Return, exactly as written, every line from the first line of the data below through the line that contains "للتواصل معنا".
*** Opening Data listing ***
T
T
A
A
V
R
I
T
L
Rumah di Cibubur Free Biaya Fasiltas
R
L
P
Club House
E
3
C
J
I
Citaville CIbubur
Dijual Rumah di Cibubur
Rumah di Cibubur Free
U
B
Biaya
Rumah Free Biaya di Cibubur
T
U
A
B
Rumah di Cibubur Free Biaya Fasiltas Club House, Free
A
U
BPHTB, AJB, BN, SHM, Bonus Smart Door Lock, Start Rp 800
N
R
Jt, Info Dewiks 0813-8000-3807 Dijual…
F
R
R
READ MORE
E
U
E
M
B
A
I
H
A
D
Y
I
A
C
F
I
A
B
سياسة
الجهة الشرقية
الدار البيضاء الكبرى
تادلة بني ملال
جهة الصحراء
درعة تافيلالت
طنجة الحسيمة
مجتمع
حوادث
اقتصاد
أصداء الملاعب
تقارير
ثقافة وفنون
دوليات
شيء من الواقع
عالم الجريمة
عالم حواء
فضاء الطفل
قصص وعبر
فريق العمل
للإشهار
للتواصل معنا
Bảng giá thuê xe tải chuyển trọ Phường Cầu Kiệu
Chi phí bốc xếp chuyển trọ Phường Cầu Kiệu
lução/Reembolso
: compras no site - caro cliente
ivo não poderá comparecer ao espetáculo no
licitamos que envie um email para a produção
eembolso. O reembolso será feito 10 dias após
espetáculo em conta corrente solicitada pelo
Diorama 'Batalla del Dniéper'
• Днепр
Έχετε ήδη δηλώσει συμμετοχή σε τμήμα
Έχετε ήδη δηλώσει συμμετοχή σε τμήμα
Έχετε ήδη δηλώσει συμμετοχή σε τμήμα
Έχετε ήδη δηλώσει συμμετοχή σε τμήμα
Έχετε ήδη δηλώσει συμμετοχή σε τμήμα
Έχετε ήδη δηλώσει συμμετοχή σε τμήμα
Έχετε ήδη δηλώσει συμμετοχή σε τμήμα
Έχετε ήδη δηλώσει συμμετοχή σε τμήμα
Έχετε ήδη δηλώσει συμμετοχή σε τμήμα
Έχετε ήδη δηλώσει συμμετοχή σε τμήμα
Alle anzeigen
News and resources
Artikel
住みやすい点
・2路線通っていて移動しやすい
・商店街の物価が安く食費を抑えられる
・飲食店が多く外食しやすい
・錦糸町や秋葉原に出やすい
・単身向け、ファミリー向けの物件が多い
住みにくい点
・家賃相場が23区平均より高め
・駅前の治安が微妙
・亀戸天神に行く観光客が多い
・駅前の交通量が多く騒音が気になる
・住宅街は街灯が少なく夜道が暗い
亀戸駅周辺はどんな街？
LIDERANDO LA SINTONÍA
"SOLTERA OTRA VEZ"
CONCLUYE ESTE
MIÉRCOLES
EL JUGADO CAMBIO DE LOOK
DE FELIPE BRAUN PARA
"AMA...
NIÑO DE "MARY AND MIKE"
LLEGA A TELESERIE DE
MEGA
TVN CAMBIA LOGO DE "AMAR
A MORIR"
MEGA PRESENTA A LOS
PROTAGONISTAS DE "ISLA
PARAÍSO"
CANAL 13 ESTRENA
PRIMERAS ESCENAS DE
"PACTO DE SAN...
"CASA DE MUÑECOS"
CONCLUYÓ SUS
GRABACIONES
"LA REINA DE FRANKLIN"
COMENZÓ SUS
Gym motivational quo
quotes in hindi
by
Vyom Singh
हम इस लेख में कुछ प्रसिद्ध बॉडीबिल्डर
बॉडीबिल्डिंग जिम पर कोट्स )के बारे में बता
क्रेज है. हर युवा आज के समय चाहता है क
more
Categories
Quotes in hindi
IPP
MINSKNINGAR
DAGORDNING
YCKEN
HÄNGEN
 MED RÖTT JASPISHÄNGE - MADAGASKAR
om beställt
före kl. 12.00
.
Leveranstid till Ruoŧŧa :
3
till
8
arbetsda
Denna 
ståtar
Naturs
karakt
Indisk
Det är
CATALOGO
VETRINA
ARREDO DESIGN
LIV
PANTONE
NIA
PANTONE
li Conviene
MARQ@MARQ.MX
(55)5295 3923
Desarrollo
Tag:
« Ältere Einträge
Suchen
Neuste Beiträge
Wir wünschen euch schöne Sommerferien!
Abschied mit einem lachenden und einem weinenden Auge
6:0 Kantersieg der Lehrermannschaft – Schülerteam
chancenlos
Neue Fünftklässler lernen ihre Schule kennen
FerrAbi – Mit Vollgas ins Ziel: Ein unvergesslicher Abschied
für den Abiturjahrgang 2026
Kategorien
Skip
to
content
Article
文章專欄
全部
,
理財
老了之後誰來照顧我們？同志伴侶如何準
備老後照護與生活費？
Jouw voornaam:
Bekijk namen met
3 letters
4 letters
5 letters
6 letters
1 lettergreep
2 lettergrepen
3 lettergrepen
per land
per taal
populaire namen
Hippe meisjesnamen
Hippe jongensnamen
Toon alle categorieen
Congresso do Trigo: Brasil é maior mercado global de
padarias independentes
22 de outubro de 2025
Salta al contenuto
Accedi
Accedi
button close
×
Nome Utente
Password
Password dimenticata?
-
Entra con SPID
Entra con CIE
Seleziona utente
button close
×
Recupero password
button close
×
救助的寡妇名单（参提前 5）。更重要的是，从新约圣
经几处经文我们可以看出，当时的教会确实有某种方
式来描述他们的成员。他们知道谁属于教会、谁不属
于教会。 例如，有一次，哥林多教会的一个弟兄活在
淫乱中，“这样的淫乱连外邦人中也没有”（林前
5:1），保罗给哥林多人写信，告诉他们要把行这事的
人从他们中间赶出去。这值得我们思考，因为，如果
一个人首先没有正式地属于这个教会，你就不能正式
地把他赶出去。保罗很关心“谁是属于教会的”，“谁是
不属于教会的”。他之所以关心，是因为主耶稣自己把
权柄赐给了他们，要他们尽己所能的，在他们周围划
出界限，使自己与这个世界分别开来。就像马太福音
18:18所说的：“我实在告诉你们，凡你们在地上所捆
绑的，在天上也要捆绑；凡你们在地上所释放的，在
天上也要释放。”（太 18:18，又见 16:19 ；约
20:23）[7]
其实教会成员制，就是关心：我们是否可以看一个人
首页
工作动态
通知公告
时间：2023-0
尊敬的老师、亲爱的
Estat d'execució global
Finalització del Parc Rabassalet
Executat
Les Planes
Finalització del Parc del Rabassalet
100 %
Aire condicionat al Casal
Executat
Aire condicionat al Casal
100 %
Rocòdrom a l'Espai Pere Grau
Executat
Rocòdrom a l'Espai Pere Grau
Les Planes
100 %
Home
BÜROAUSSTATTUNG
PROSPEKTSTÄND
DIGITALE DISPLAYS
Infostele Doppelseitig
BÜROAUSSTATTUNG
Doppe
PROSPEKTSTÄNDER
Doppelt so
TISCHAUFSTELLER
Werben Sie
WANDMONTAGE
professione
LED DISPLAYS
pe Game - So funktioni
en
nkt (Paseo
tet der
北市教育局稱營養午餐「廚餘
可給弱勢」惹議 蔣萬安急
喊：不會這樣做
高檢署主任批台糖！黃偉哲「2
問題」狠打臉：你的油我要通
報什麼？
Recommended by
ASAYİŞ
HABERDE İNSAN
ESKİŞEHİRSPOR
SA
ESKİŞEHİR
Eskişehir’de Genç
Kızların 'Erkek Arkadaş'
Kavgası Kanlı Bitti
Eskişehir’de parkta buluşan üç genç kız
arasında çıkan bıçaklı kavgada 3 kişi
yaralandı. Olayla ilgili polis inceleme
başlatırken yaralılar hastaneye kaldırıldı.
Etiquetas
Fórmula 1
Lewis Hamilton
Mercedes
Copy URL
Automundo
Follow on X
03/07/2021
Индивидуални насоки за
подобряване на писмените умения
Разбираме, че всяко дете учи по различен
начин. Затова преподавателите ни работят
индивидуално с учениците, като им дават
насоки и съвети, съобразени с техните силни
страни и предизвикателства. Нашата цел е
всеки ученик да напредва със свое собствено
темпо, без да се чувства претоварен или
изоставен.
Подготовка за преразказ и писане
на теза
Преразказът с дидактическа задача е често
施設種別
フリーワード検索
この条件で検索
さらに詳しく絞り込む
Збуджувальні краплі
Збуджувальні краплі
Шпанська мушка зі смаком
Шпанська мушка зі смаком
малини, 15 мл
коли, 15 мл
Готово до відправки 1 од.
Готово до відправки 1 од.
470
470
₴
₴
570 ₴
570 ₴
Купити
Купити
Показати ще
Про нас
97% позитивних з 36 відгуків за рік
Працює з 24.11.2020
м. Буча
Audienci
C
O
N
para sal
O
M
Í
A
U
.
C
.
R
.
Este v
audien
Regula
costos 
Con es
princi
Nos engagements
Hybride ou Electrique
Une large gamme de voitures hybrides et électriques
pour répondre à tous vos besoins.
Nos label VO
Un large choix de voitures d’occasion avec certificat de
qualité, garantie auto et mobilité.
*** Closing Data listing ***
▸ The answer:
T
T
A
A
V
R
I
T
L
Rumah di Cibubur Free Biaya Fasiltas
R
L
P
Club House
E
3
C
J
I
Citaville CIbubur
Dijual Rumah di Cibubur
Rumah di Cibubur Free
U
B
Biaya
Rumah Free Biaya di Cibubur
T
U
A
B
Rumah di Cibubur Free Biaya Fasiltas Club House, Free
A
U
BPHTB, AJB, BN, SHM, Bonus Smart Door Lock, Start Rp 800
N
R
Jt, Info Dewiks 0813-8000-3807 Dijual…
F
R
R
READ MORE
E
U
E
M
B
A
I
H
A
D
Y
I
A
C
F
I
A
B
سياسة
الجهة الشرقية
الدار البيضاء الكبرى
تادلة بني ملال
جهة الصحراء
درعة تافيلالت
طنجة الحسيمة
مجتمع
حوادث
اقتصاد
أصداء الملاعب
تقارير
ثقافة وفنون
دوليات
شيء من الواقع
عالم الجريمة
عالم حواء
فضاء الطفل
قصص وعبر
فريق العمل
للإشهار
للتواصل معنا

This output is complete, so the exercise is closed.